Work to be completed
The entries that follow should be reproduced exactly, with no images carried over.

Given records
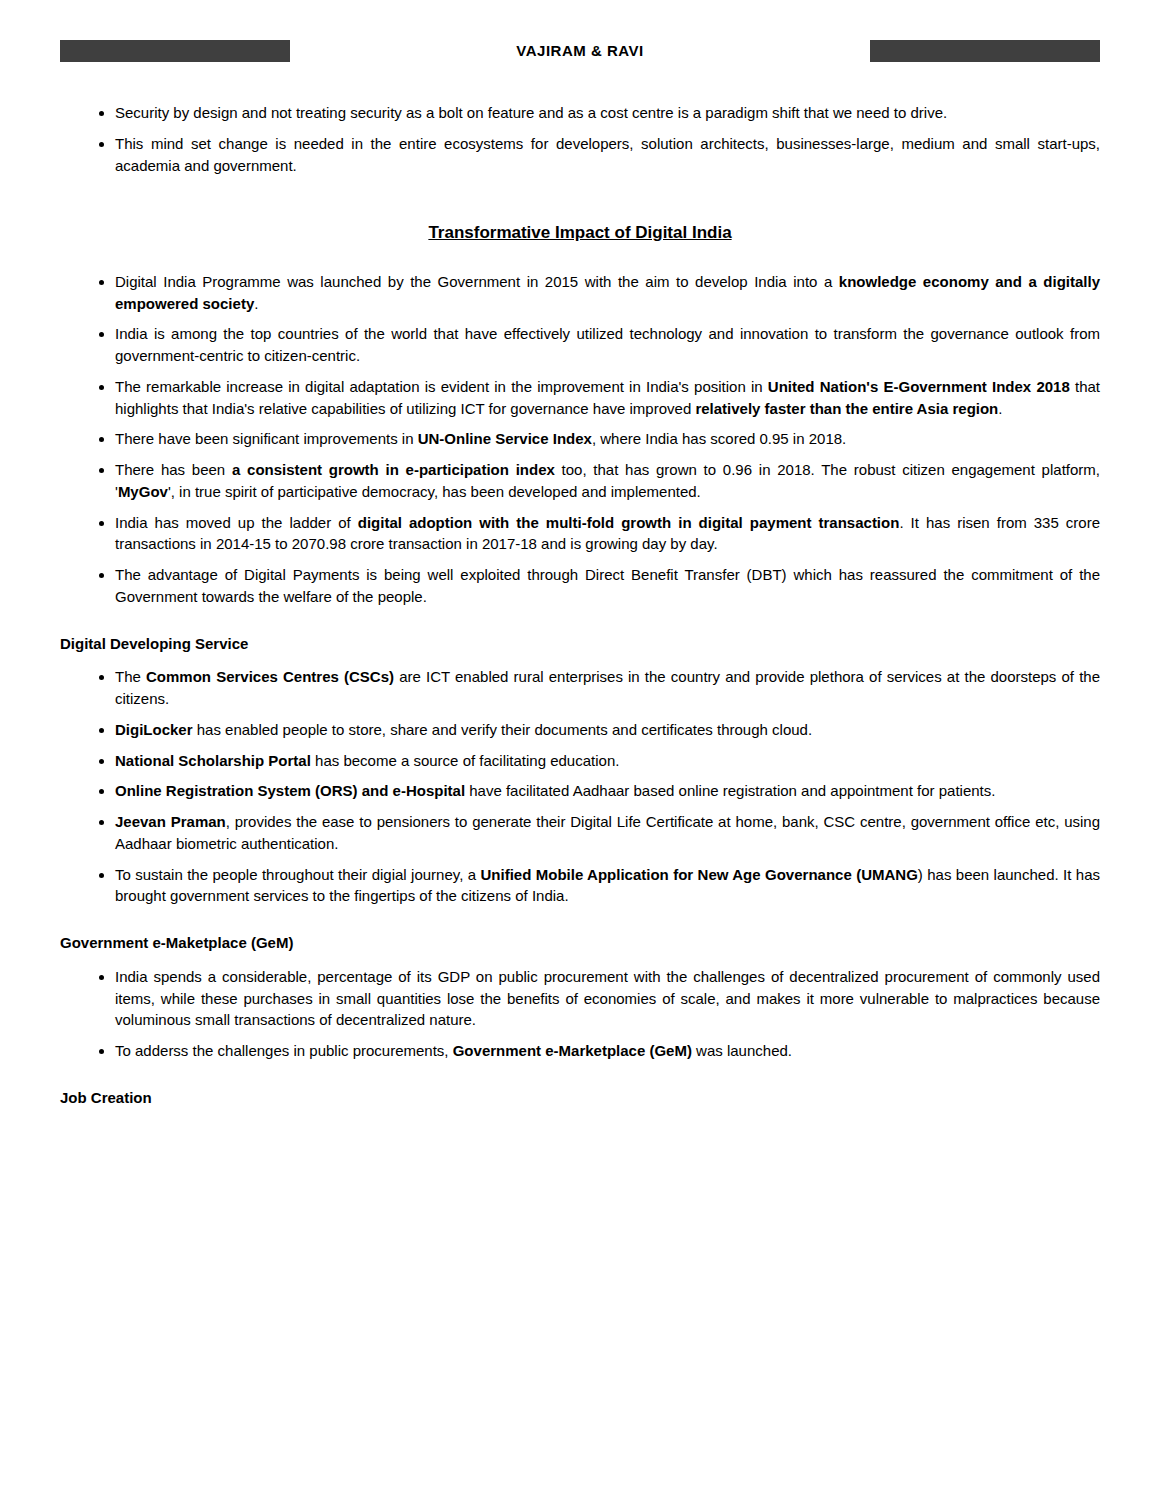VAJIRAM & RAVI
Security by design and not treating security as a bolt on feature and as a cost centre is a paradigm shift that we need to drive.
This mind set change is needed in the entire ecosystems for developers, solution architects, businesses-large, medium and small start-ups, academia and government.
Transformative Impact of Digital India
Digital India Programme was launched by the Government in 2015 with the aim to develop India into a knowledge economy and a digitally empowered society.
India is among the top countries of the world that have effectively utilized technology and innovation to transform the governance outlook from government-centric to citizen-centric.
The remarkable increase in digital adaptation is evident in the improvement in India's position in United Nation's E-Government Index 2018 that highlights that India's relative capabilities of utilizing ICT for governance have improved relatively faster than the entire Asia region.
There have been significant improvements in UN-Online Service Index, where India has scored 0.95 in 2018.
There has been a consistent growth in e-participation index too, that has grown to 0.96 in 2018. The robust citizen engagement platform, 'MyGov', in true spirit of participative democracy, has been developed and implemented.
India has moved up the ladder of digital adoption with the multi-fold growth in digital payment transaction. It has risen from 335 crore transactions in 2014-15 to 2070.98 crore transaction in 2017-18 and is growing day by day.
The advantage of Digital Payments is being well exploited through Direct Benefit Transfer (DBT) which has reassured the commitment of the Government towards the welfare of the people.
Digital Developing Service
The Common Services Centres (CSCs) are ICT enabled rural enterprises in the country and provide plethora of services at the doorsteps of the citizens.
DigiLocker has enabled people to store, share and verify their documents and certificates through cloud.
National Scholarship Portal has become a source of facilitating education.
Online Registration System (ORS) and e-Hospital have facilitated Aadhaar based online registration and appointment for patients.
Jeevan Praman, provides the ease to pensioners to generate their Digital Life Certificate at home, bank, CSC centre, government office etc, using Aadhaar biometric authentication.
To sustain the people throughout their digial journey, a Unified Mobile Application for New Age Governance (UMANG) has been launched. It has brought government services to the fingertips of the citizens of India.
Government e-Maketplace (GeM)
India spends a considerable, percentage of its GDP on public procurement with the challenges of decentralized procurement of commonly used items, while these purchases in small quantities lose the benefits of economies of scale, and makes it more vulnerable to malpractices because voluminous small transactions of decentralized nature.
To adderss the challenges in public procurements, Government e-Marketplace (GeM) was launched.
Job Creation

Task solution
VAJIRAM & RAVI
Security by design and not treating security as a bolt on feature and as a cost centre is a paradigm shift that we need to drive.
This mind set change is needed in the entire ecosystems for developers, solution architects, businesses-large, medium and small start-ups, academia and government.
Transformative Impact of Digital India
Digital India Programme was launched by the Government in 2015 with the aim to develop India into a knowledge economy and a digitally empowered society.
India is among the top countries of the world that have effectively utilized technology and innovation to transform the governance outlook from government-centric to citizen-centric.
The remarkable increase in digital adaptation is evident in the improvement in India's position in United Nation's E-Government Index 2018 that highlights that India's relative capabilities of utilizing ICT for governance have improved relatively faster than the entire Asia region.
There have been significant improvements in UN-Online Service Index, where India has scored 0.95 in 2018.
There has been a consistent growth in e-participation index too, that has grown to 0.96 in 2018. The robust citizen engagement platform, 'MyGov', in true spirit of participative democracy, has been developed and implemented.
India has moved up the ladder of digital adoption with the multi-fold growth in digital payment transaction. It has risen from 335 crore transactions in 2014-15 to 2070.98 crore transaction in 2017-18 and is growing day by day.
The advantage of Digital Payments is being well exploited through Direct Benefit Transfer (DBT) which has reassured the commitment of the Government towards the welfare of the people.
Digital Developing Service
The Common Services Centres (CSCs) are ICT enabled rural enterprises in the country and provide plethora of services at the doorsteps of the citizens.
DigiLocker has enabled people to store, share and verify their documents and certificates through cloud.
National Scholarship Portal has become a source of facilitating education.
Online Registration System (ORS) and e-Hospital have facilitated Aadhaar based online registration and appointment for patients.
Jeevan Praman, provides the ease to pensioners to generate their Digital Life Certificate at home, bank, CSC centre, government office etc, using Aadhaar biometric authentication.
To sustain the people throughout their digial journey, a Unified Mobile Application for New Age Governance (UMANG) has been launched. It has brought government services to the fingertips of the citizens of India.
Government e-Maketplace (GeM)
India spends a considerable, percentage of its GDP on public procurement with the challenges of decentralized procurement of commonly used items, while these purchases in small quantities lose the benefits of economies of scale, and makes it more vulnerable to malpractices because voluminous small transactions of decentralized nature.
To adderss the challenges in public procurements, Government e-Marketplace (GeM) was launched.
Job Creation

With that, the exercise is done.